The mirror image copy of the DNA the RNA mold, fro there another mirror image copy of that blueprint is made which becomes the desired protein or enzyme.  Our bodies go through this copying procedure thousands of times every second in order to make all of our enzymes and proteins. The likely cause of MTHFR defects and copying errors is zinc deficiency and/or toxic metal poisoning, especially with mercury and copper.  These are so common today they are almost universal. The time we live in is nothing at all like the environment our ancestors evolved to live in. Perhaps the reality of migration lead to a situation where a group of individuals who thrived for countless generations in one area (such as the tropics) are much less adapted to the next area they move to (such as a cold area). Also, perhaps due to our sexual reproduction, each individuals genetic makeup have never been tested before. It is all speculative! Feel free to head over to Your Opinions page to correct what I have written here or add to the list. 

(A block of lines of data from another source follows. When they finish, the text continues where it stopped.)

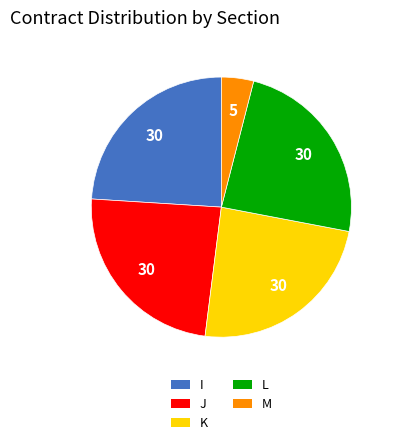

Is I the majority of the pie?

No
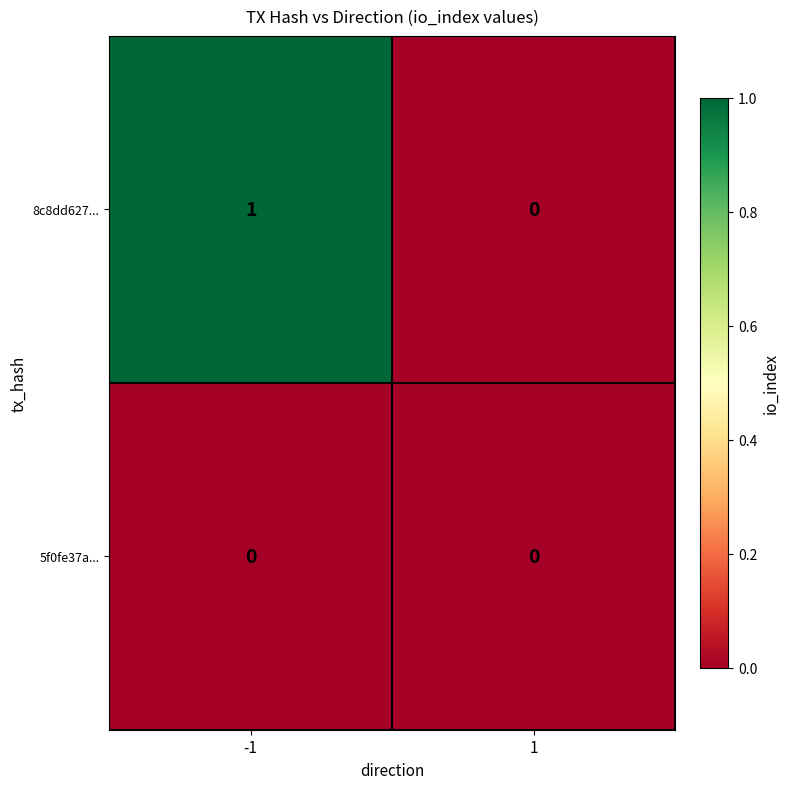

Rank the series by their average value, from lowest to highest.

5f0fe37a..., 8c8dd627...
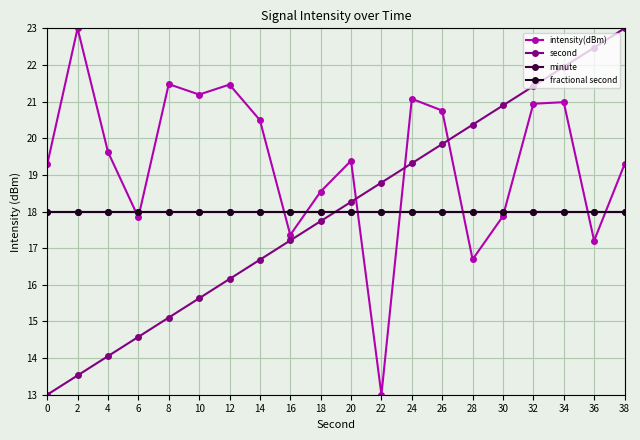

What is the spread (max minus min) of values at 30?

3.0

I believe poor methylation is a symptom of something else, likely the gut, rather than being a genetic problem. Genetic testing can reveal many possible diseases and dysfunctions yet we may not actually express them if we follow a healthy, low-stress lifestyle. So perhaps addressing the cause (which may be the digestive system) and supplementing for the symptoms while the gut heals may be the best way to view Undermethylation.